Ce message a alors pris plusieurs formes. Mentionnons des articles, envoyés par courriel, dans lesquels un artiste local parlait à la fois de son art et de sa vision de l’industrie du tabac. Des t-shirts et des posters dénonçant les pratiques douteuses des cigarettiers ont aussi été conçus par des artistes locaux. Enfin, des groupes de soutien à l’arrêt tabagique ont été déployés… dans les bars! Rescue SCG s’est aussi assuré que son message passe par les leaders non-fumeurs du milieu, qu’il s’agisse des propriétaires des bars ou des musiciens. Au final, « nos campagnes touchent environ les 500 personnes qui assistent à nos événements; 5000 personnes qui reçoivent directement nos courriels et environ 20 000 personnes par la voie des médias sociaux », dit Jeff Jordan. La Food and Drug Administration américaine, en tout cas, y croit : c’est à Jeff Jordan et son équipe qu’elle a confié The Real Cost, la première campagne fédérale de sensibilisation au tabagisme destinée spécifiquement aux adolescents.
Une recette pour le Québec?
Philippe Jacques, responsable des programmes Vie saine au Réseau du sport étudiant du Québec, est enchanté par l’approche de Rescue SCG. « Ce ne sont pas toujours dans les groupes les plus nombreux qu’on retrouve le plus de fumeurs, analyse-t-il.
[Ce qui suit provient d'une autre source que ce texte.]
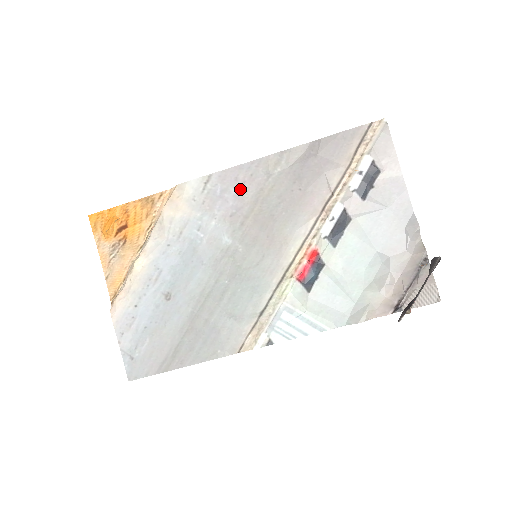
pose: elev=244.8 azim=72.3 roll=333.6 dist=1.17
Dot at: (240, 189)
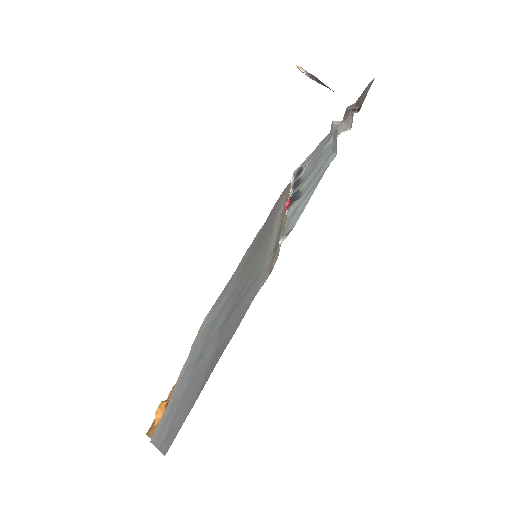
Dot at: (236, 274)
En ciblant certains sous-groupes, on investit peut-être mieux notre argent. » Il trouve aussi très intéressant que la firme associe les bars – traditionnellement associés au tabac – à des événements de lutte contre le tabagisme.
Mario Bujold est plus mesuré. « C’est vrai que, d’un point de vue théorique, s’adresser à un public selon ses valeurs augmente les chances de modifier ses comportements, dit le directeur général du Conseil québécois sur le tabac et la santé. Mais les campagnes plus larges ont aussi leur utilité, puisqu’elles dénormalisent le tabac. » Celles-ci n’empêchent pas de cibler en même temps des groupes plus à risque. Enfin, il faudrait voir à quel point les techniques de Rescue SCG s’appliquent au Québec. Et combien elles coûtent. « Joindre 1000 jeunes de manière très personnalisée coûte beaucoup plus cher que de le faire de manière plus large, au moyen d’une campagne sur les médias sociaux, par exemple », dit-il. Un calcul à faire dans une lutte à finir avec le tabac.